Gilead Sciences bought a large block of shares of antiviral-therapeutics developer Assembly Biosciences as part of an amended investment and funding agreement.
Gilead paid $20.1 million on Dec. 19 for 940,500 Assembly shares, an average price of $21.37 each. Gilead now owns 2.21 million Assembly shares, a 29.9% stake, according to a form Gilead filed with the Securities and Exchange Commission. The shares were newly issued by Assembly, and represented a 35% premium to a calculated 30-day volume-weighted average price immediately before the date of purchase.
Under the amendment, Gilead will also provide $10 million in accelerated funding to support Assembly’s pipeline of antiviral therapeutic candidates for herpesviruses, hepatitis D virus, and hepatitis B virus. Assembly expects to release data “from multiple ongoing clinical studies in the coming year,” including the interim Phase 1b proof-of-concept data readout for ABI-5366, a long-acting helicase-primase inhibitor for treatment of recurrent genital herpes, projected for the first half of 2025.

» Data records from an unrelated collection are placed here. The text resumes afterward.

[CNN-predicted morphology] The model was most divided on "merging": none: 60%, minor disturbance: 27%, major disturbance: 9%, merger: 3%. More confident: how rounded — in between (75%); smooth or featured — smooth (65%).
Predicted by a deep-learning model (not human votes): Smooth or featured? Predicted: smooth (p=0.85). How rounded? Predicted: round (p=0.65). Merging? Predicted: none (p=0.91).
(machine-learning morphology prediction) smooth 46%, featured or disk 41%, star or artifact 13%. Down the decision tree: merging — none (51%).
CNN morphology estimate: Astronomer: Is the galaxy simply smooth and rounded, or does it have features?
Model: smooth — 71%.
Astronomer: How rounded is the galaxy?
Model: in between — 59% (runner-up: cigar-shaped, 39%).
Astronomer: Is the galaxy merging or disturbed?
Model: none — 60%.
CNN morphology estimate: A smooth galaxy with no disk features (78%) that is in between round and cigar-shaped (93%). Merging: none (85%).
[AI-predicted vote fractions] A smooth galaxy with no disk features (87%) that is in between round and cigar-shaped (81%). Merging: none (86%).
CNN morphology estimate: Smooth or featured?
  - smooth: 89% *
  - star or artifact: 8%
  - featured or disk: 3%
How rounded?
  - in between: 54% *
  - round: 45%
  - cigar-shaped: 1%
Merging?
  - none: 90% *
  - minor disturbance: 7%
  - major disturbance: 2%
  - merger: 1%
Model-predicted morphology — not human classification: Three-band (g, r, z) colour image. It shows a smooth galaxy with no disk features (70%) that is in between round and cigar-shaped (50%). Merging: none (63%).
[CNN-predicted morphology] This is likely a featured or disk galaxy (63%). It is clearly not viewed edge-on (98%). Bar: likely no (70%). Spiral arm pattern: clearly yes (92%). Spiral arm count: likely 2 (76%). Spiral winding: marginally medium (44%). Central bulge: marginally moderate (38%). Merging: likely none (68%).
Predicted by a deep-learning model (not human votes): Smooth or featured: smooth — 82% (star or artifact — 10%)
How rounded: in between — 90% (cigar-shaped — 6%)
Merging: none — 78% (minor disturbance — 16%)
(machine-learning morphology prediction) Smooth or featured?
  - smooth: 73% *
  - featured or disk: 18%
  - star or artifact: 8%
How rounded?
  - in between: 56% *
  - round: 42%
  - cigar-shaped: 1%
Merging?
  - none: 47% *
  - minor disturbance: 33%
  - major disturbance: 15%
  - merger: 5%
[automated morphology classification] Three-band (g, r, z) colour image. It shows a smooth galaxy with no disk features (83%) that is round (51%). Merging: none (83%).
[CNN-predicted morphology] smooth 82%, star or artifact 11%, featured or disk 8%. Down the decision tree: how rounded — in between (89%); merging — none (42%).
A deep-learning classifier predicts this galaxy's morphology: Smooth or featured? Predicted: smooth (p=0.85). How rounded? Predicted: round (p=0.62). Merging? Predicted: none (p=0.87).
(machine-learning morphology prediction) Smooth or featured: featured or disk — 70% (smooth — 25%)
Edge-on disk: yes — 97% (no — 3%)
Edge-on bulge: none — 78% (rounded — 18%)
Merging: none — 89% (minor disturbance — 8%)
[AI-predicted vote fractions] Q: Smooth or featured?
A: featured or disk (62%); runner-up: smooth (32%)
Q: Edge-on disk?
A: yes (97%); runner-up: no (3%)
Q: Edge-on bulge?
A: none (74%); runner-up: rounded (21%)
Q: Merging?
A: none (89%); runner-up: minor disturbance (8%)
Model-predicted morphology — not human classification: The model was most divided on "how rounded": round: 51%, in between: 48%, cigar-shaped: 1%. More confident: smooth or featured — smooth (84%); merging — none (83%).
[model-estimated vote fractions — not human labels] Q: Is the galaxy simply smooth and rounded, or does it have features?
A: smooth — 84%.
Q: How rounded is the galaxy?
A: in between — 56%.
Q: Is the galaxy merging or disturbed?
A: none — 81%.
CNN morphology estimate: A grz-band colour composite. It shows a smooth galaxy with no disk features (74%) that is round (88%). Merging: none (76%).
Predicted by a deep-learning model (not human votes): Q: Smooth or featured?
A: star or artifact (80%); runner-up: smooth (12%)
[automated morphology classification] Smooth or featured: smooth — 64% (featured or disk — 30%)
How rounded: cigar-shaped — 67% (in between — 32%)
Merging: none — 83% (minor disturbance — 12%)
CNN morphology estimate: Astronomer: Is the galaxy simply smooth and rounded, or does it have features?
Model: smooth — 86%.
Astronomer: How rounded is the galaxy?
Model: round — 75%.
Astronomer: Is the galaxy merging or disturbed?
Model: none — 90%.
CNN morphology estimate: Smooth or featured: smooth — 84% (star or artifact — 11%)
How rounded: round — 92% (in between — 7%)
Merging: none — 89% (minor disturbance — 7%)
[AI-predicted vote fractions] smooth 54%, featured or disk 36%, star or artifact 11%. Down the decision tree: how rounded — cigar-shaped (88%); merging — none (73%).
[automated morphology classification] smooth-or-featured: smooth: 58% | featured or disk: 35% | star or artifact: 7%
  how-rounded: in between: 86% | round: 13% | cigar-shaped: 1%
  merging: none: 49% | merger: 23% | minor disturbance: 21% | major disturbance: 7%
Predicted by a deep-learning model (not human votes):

The amendment adjusts the option timepoints and option payment structure for ABI-6250, an orally bioavailable viral entry inhibitor for hepatitis D virus.
Assembly said the stock sale and accelerated funding will extend its cash runway to mid-2026.
“Gilead’s further investment strengthens our balance sheet as we look ahead to multiple key clinical data readouts for our novel antiviral candidates in 2025,” said Assembly CEO Jason Okazaki in a news release.
Gilead didn’t respond to a request for comment on the stock purchase and amended agreement. It remains Assembly’s largest shareholder.